CONSIGNE
Selon l'extrait source, à quelle date s'est tenue l'épreuve du baccalauréat de philosophie ? Répondez en quelques mots, s'il vous plaît.

EXTRAIT SOURCE

☆ ☆ ☆

Tellement, interminablement violente cette semaine, au point qu’on en aurait oublié l’un des plus importants marronniers de notre pays : l’épreuve du baccalauréat de philosophie, qui s’est tenue mercredi 15 juin, marquant pour des milliers de lycéens le début des épreuves qui viendront mettre un terme à leur interminable scolarité secondaire.

Misère de la philosophie : vous avez quatre heures

Au vu du contexte plus général dans lequel s’est déroulée cette épreuve, la lecture des sujets ne pouvait manquer de donner au lecteur informé l’impression d’une tonalité particulièrement réactionnaire, notamment dans la prestigieuse série scientifique. Ainsi, et sans même s’appesantir sur la demande formulée aux lycéens révoltés des classes littéraires de fixer des limites à leurs propres désirs, poser la question « travailler moins est-ce vivre mieux ? », dans le contexte d’un mouvement social luttant contre une loi promettant, notamment, l’augmentation de la durée hebdomadaire du travail, ne pouvait sonner autrement que comme une provocation. De même, dans ce fabuleux extrait de machiavel, il était difficile de ne pas voir, derrière les « fleuves dévastateurs » et leurs eaux « déchaînées et nuisibles », une référence aux nombreuses manifestations qui ont ponctué ces quatre derniers mois, et donc d’y lire, sous couvert d’une défense de l’action publique et au delà de la métaphore climatique si appropriée à la saison, une apologie de la science du maintien de l’ordre. Une telle inclinaison ne devrait toutefois pas étonner outre mesure ceux qui ont depuis bien longtemps pris acte de la voie suivie tant par la philosophie moderne que par les ramasse-miettes qui peuplent les magazines de ce qui sert aujourd’hui d’ersatz de pensée à ceux que l’on ose encore qualifier d’intellectuels.

Alors, évidemment, les contempteurs rétorqueront que, s’agissant de philosophie, il est toujours possible de faire valoir une position diamétralement opposée à celle présupposée par le sujet. Et ils auront raison. Mais, que le lecteur se rassure, l’auteur des présentes lignes n’a nulle prétention à rejoindre les représentants de cette espèce en voie de disparition que constituent les philosophes. Et, en premier lieu, par manque de connaissances en la matière. Car, il faut bien l’avouer en effet, je suis de ceux que les souvenirs brumeux des cours de philosophie dispensés par l’école publique ramènent bien plus à ces longues heures passées à contempler par la fenêtre et d’un œil admiratif les voleurs de scooters jouer de leur pince monseigneur, à s’adonner à de maladroites tentatives de cultiver un improbable talent de caricaturiste ou de poète, qu’à suivre assidument l’exégèse d’auteurs aux idées moisies, rendues depuis longtemps obsolètes par les meurtres de masse, les bombes thermonucléaires ou la conquête spatiale.

☆ ☆ ☆

DONNÉES BRUTES
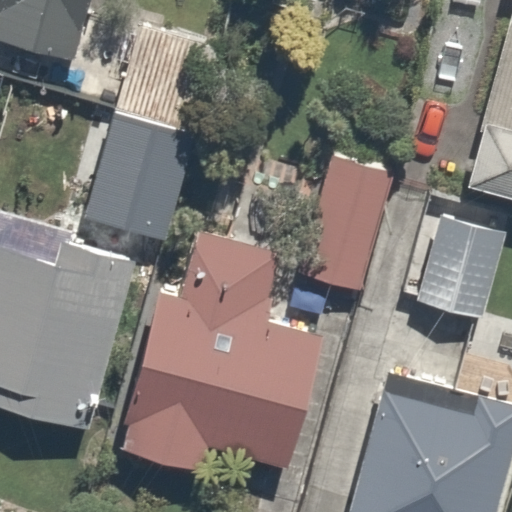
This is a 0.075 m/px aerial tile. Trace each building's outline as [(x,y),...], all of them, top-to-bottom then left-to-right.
[(0,0),(0,28),(75,49),(88,0),(0,0)] [(511,12),(504,11),(466,166),(511,177),(511,12)] [(207,27),(135,13),(118,102),(190,116),(207,27)] [(389,155),(330,142),(303,263),(362,276),(389,155)] [(511,270),(511,212),(426,193),(404,290),(503,312),(511,270)] [(0,384),(94,408),(133,252),(0,218),(0,384)] [(272,293),(280,234),(191,221),(182,280),(157,277),(133,442),(209,453),(213,430),(297,442),(317,300),(272,293)] [(494,511),(511,440),(511,386),(381,355),(343,511),(494,511)]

☆ ☆ ☆

SOLUTION
Le mercredi 15 juin.